🤖 AI Summary
To address the challenges of low readout fidelity, high latency, and hardware deployment complexity in superconducting qubit measurement, this work proposes an end-to-end software–hardware co-design machine learning workflow. We present the first full-stack deployment—from quantization-aware training to ultra-low-latency FPGA inference—of ML models on the QICK-RFSoC platform. Leveraging hls4ml and a custom lightweight neural network, the model is synthesized and embedded onto a Xilinx RFSoC FPGA. The deployed solution achieves 96% single-shot readout fidelity with only 32 ns inference latency and consumes less than 16% of lookup table (LUT) resources, significantly enhancing scalability and real-time capability. Our core contribution is the establishment of the first ML–FPGA integration paradigm specifically tailored for superconducting qubit readout, featuring one-click, seamless software–hardware co-deployment.
📝 Abstract
We present an end-to-end workflow for superconducting qubit readout that embeds co-designed Neural Networks (NNs) into the Quantum Instrumentation Control Kit (QICK).

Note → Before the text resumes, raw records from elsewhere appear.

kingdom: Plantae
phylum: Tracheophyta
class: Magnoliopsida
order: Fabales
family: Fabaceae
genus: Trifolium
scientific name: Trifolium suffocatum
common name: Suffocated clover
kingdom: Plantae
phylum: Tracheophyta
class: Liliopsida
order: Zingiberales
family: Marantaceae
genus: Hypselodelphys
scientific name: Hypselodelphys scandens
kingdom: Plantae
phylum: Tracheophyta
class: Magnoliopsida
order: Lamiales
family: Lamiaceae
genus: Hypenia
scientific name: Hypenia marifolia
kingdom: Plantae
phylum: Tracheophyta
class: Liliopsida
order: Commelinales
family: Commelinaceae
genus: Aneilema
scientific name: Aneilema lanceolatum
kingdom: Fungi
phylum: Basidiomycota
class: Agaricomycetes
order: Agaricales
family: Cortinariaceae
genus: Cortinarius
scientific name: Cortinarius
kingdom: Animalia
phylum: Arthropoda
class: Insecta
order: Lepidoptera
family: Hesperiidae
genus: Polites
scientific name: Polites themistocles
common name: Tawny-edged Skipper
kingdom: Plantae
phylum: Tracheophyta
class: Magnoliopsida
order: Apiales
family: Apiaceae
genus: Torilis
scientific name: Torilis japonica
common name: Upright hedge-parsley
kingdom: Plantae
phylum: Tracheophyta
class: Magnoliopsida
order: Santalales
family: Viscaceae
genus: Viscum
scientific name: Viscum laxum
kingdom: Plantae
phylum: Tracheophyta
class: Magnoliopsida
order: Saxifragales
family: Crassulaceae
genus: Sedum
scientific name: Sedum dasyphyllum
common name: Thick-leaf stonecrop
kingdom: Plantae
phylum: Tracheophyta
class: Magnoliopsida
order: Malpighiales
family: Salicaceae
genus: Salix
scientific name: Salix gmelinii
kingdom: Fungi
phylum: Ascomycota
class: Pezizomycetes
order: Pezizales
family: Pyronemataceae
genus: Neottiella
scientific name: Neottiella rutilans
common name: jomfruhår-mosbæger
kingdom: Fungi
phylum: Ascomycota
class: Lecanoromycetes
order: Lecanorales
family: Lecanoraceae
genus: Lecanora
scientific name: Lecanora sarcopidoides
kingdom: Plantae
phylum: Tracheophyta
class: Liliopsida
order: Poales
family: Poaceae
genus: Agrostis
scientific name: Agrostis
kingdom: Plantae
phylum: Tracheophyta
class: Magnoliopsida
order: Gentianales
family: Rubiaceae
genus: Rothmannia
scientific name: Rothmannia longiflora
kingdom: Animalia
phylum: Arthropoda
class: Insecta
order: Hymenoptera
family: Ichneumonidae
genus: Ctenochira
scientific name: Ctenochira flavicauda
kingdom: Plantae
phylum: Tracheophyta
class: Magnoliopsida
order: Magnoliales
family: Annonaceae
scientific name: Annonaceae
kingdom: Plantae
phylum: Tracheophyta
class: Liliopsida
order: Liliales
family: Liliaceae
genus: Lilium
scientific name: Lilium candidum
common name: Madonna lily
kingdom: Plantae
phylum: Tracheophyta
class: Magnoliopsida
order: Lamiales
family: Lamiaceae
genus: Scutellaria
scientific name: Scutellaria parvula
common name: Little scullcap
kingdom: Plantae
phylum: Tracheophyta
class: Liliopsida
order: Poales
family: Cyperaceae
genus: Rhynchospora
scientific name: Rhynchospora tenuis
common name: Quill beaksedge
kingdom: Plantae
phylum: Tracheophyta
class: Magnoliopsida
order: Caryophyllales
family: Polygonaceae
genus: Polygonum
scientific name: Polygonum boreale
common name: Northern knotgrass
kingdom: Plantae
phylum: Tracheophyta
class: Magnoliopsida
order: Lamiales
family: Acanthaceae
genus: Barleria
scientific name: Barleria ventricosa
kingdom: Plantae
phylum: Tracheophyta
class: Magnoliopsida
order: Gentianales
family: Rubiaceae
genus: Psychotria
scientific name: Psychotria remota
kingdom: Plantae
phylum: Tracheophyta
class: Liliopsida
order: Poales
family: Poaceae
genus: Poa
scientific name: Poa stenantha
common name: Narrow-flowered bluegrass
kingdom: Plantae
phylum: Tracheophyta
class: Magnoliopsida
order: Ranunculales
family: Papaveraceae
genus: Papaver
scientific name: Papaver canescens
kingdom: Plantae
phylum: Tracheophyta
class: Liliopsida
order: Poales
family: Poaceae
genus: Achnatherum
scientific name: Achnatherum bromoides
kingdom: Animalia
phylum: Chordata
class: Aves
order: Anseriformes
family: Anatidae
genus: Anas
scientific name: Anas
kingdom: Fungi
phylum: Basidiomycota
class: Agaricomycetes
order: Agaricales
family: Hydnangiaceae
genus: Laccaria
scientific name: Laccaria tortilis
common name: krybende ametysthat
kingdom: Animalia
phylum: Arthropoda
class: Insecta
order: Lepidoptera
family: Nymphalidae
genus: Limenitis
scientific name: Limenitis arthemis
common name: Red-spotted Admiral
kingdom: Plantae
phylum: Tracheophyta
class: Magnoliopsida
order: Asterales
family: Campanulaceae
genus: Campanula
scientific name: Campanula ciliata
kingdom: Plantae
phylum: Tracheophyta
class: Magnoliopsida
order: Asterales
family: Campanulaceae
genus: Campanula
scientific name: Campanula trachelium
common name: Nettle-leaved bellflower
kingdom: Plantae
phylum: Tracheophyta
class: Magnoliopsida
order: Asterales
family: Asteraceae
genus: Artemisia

Capitalizing on the custom firmware and software of the QICK platform, which is built on Xilinx RFSoC FPGAs, we aim to leverage machine learning (ML) to address critical challenges in qubit readout accuracy and scalability. The workflow utilizes the hls4ml package and employs quantization-aware training to translate ML models into hardware-efficient FPGA implementations via user-friendly Python APIs. We experimentally demonstrate the design, optimization, and integration of an ML algorithm for single transmon qubit readout, achieving 96% single-shot fidelity with a latency of 32ns and less than 16% FPGA look-up table resource utilization. Our results offer the community an accessible workflow to advance ML-driven readout and adaptive control in quantum information processing applications.